La mia curiosità a questo punto però non è ancora soddisfatta infatti mi spinge a chiedermi: perché mi sono rimasti tutti questi ricordi? Non è naturale no? La risposta che mi sono dato a questo punto è legata strettamente al come le cose vengono fatte agli scout, cosa che ho imparato solamente quando sono diventato capo e che prima avevo vissuto inconsapevolmente.
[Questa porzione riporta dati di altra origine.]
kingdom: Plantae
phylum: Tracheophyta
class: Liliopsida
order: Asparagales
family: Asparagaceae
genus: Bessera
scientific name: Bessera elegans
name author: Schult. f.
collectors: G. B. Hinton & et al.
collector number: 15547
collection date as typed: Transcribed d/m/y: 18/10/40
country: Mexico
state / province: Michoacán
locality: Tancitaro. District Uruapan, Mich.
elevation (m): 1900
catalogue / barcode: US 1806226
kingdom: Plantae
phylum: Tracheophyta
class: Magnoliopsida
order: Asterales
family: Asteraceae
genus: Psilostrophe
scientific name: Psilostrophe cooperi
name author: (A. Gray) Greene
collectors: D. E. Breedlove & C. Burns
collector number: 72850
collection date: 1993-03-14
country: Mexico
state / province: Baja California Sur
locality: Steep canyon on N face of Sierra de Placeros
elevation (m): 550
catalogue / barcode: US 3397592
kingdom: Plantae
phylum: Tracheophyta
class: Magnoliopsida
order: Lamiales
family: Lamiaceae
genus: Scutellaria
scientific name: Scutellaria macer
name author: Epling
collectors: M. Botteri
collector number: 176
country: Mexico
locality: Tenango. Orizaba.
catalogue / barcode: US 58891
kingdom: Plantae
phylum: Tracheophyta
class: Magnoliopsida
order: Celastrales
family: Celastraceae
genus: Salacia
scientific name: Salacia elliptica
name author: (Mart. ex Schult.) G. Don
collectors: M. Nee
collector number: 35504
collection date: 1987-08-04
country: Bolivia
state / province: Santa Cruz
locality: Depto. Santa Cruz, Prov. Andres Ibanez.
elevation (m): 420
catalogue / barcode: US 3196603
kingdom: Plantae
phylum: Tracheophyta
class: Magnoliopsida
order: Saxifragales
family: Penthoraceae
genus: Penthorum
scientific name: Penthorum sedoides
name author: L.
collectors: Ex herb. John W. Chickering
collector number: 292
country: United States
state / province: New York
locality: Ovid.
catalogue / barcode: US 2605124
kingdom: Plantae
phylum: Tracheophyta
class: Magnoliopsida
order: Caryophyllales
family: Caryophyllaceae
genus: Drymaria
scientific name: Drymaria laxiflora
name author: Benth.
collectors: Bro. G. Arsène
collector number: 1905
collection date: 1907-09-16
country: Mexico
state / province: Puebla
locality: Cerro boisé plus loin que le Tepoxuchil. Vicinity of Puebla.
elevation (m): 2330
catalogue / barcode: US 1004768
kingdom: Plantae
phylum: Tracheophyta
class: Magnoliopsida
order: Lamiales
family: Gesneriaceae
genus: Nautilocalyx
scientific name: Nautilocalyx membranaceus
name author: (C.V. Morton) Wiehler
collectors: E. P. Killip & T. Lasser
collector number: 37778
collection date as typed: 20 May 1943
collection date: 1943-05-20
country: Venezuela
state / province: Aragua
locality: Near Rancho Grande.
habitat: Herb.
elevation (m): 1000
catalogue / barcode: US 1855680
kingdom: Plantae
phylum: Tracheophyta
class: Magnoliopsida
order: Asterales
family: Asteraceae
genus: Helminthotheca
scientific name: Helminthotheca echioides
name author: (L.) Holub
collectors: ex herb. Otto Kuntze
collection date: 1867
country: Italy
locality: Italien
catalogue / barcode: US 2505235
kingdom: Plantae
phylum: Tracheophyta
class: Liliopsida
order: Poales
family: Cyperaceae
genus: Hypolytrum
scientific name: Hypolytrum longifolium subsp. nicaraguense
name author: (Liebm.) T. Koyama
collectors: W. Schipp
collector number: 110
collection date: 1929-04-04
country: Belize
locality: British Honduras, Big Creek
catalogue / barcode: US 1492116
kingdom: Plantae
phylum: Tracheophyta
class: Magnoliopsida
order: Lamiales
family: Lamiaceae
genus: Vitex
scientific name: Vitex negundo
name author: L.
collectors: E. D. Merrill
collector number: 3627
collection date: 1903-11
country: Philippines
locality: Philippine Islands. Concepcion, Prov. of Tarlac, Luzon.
Nelle attività che vengono organizzate per le ragazze e i ragazzi difficilmente viene ripetuta due volte una stessa esperienza, ogni volta c’è qualcosa di nuovo, ogni volta c’è qualcosa che stimola il cervello a sforzarsi di catturare i dettagli di quello che succede. Le esperienze che vengono vissute agli scout inoltre tendono ad essere incredibilmente intense e forti perché coinvolgono i ragazzi e le ragazze in ciò che per loro è più importante: ci sono le sfide, c’è la meraviglia di scoprire la natura, ci sono le interazioni con i coetanei, c’è la presenza dei capi come esempio… Tutto questo insieme di particolari piccole e grandi esperienze contribuisce a far collezionare ricordi che poi in futuro potranno tornare utili perché abbiamo inconsapevolmente sentito di aver imparato qualcosa. Questa è una regola che vale in generale ovviamente, le cose che impariamo su noi stessi e su come agire nella vita le possiamo utilizzare consapevolmente solamente se ce le ricordiamo. Il successo dello scautismo quindi sta tutto nell’offrirti tante esperienze indimenticabili. Esperienze che spiccano nella monotonia della vita di tutti i giorni come le più belle vacanze. Un bravo capo poi ci mette del suo e di solito fra quei ricordi riesce a nascondere un messaggio positivo, un piccolo trucco pratico, un aggancio per la crescita dei ragazzi e delle ragazze. L’educazione agli scout funziona perché le cose che si imparano, che sono moltissime, si trasformano in ricordi positivi molto facilmente. Ovviamente lo scautismo non è infallibile, ci sono i cattivi ricordi ad ostacolare l’educazione, ci sono le attività mal riuscite che non saranno indelebili, ci saranno i cattivi esempi. La grande responsabilità dei capi sta nell’accettare che dovranno riuscire a generare molti e più forti ricordi positivi e il minor numero possibile di ricordi negativi.

campomobile

Mentre scrivevo questo articolo mi sono venuti alla memoria almeno un altro centinaio di momenti del passato agli scout e non, momenti di scout da giovane e momenti da scout da capo, momenti a scuola e momenti di vita quotidiana. Dover confrontare ancora una volta questi ricordi tra loro mi ha emozionato un bel po’ e mi ha convinto ancora di più della mia tesi: lo scautismo funziona, dannatamente bene.